僕は留学寮近くのフードコードで日本人ヨシコと一緒にランチボックスを食べていた。

そこに通りがかったのは寮で僕と同じスイートに住んでいる韓国人のヒョンエル。

ヨシコと僕は、日本語でとりとめもない会話をしていたのだが、ヒョンエルは同じテーブルの空いた席に座り、黙って僕らの日本語会話を聞き始めた。

それは、ちょうどヨシコが話終えたときのことだった。

「・・・・ということになったの。」

急にヒョンエルが完璧なイントネーションの日本語で叫んだ。

「ほんと!?」

思わず、ヨシコと僕はびっくりして、ヒョンエルの顔を見つめた。

「・・・・・」

すると僕らの表情を見て、ヒョンエルは一人大笑いし始めた。

「ハッハハハ!、ハッハハハ!!・・・」

明らかに一杯食わされた感じである。だいたい彼が日本語をできるはずがない。

わかっていながら、聞いてみる僕。

「ヒョンエル、どういうことなんだよ!?」

まだ、笑いながらヒョンエルが白状を始めた。

「ソーリー。

 昨日、日本人シンゴに教えてもらったんだ。

 日本人が会話しているところで『ほんと!?』って叫ぶと面白いって。

 英語でいうと"Really"っていう意味なんだろ。」


すっかり、うまいことやられたが、これって日本語でなくてもできるに違いない。

「ところで、韓国語で"Really"ってなんて言うんだ?」

彼は、僕の逆襲プランをすぐに察したようだった。

「韓国語では、『チョンマル!?』っていうんだ。」

早速言ってみる。

「ちょんまる」

「ちょっと、だめだな。

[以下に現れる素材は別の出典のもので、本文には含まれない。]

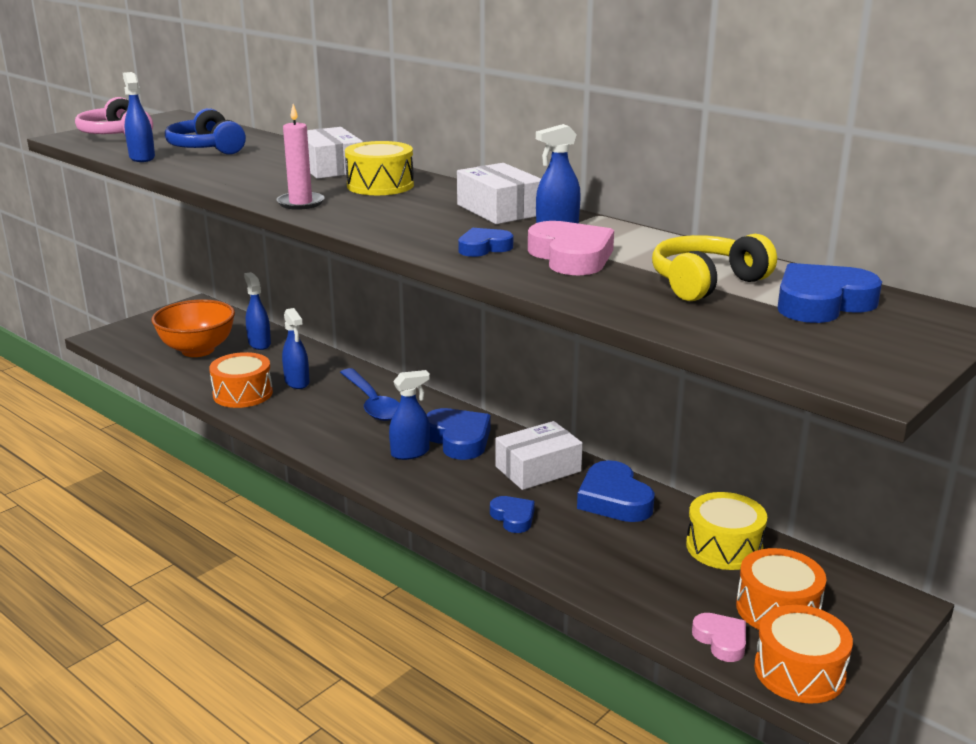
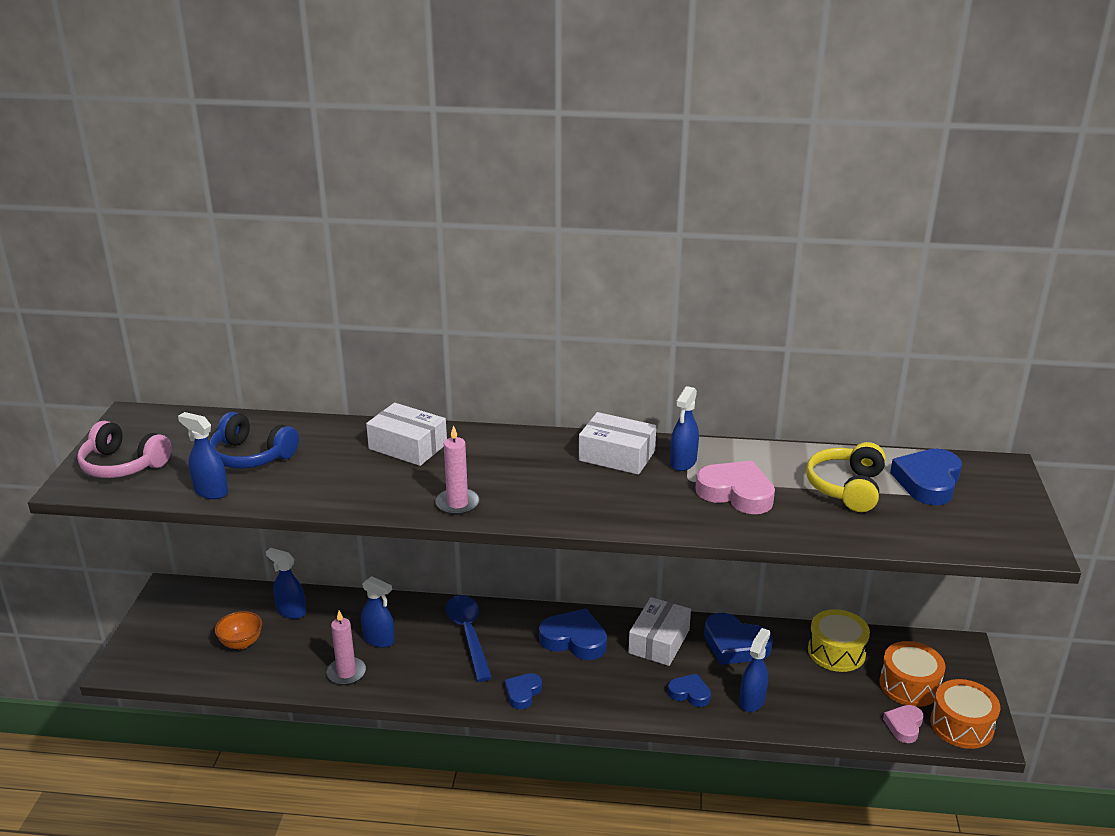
camera: 35 degrees left, 5 degrees up
(198, 350) = (241, 643): orange bowl -> orange bowl, size x0.55
(243, 394) = (346, 673): orange drum -> pink candle
(372, 403) = (468, 634): blue spoon -> blue spoon turned 135 degrees counterclockwise
(380, 185) = (485, 456): yellow drum -> none
(410, 453) = (554, 669): blue spray bottle -> blue spray bottle (752, 700)
(484, 248) = (668, 506): blue heart -> blue heart (523, 693)
(721, 640) = (904, 726): pink heart -> pink heart turned 90 degrees counterclockwise

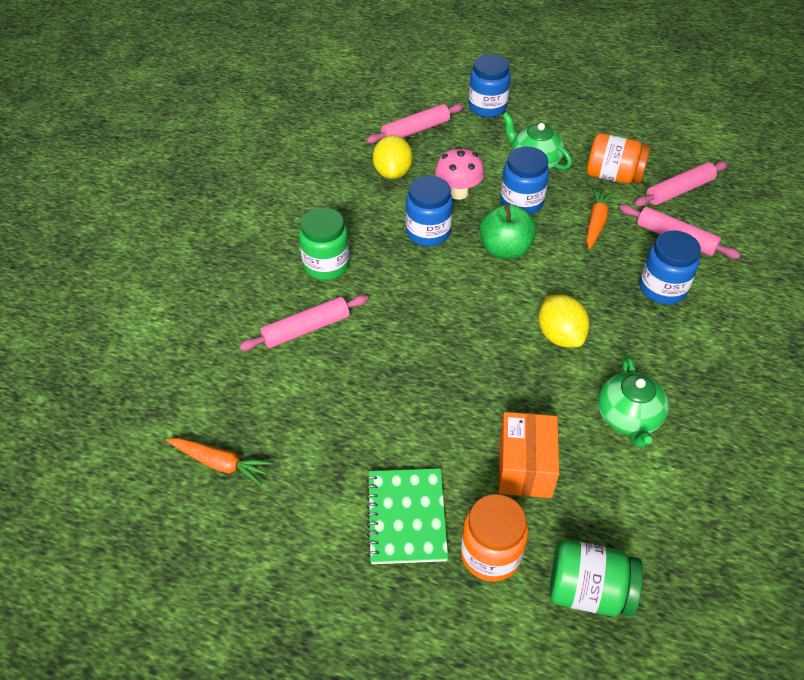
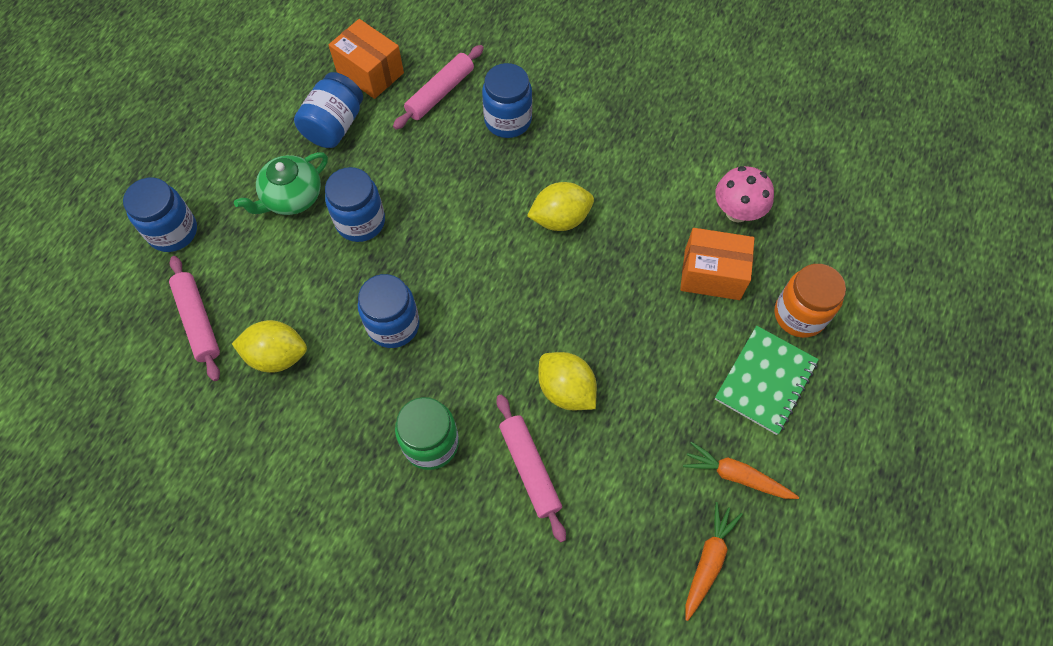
camera: 85 degrees left, 15 degrees up
(380, 350) = (566, 390): none -> yellow lemon
(406, 517) = (765, 381): green notebook -> green notebook turned 60 degrees counterclockwise
(458, 192) = (329, 285): pink mushroom -> pink mushroom (737, 211)
(505, 250) = (433, 249): green apple -> none
(588, 591) = (827, 247): green jar -> none
(596, 222) = (405, 156): orange carrot -> orange carrot (736, 476)
(613, 176) = (334, 125): orange jar -> blue jar
(628, 418) = (660, 183): green teapot -> none
(679, 190) = (370, 72): pink rolling pin -> orange box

語尾の『る』は英語の"L"の発音だ。

 もう一回やってみろ」


「チョンマル!?」

「いいね、そんな感じ。

 オレの『ほんと!!』もシンゴに練習してもらったんだ。

 それじゃあ、また後でな」


ヒョンエルは満足して去って行った。


さて、その日の夕方のこと。

割と仲の良かった韓国人マイラが、別の韓国人二人と寮の一階で雑談しているところを発見。

こっそり近づいていって、マイラのセリフが切れたところで言ってみた。

「チョンマル!?」

一瞬、韓国女性のびっくりしたような顔が三つならんだ。

が、僕の顔を見てか、たぶん見てなくても、マイラは事態を察して言った。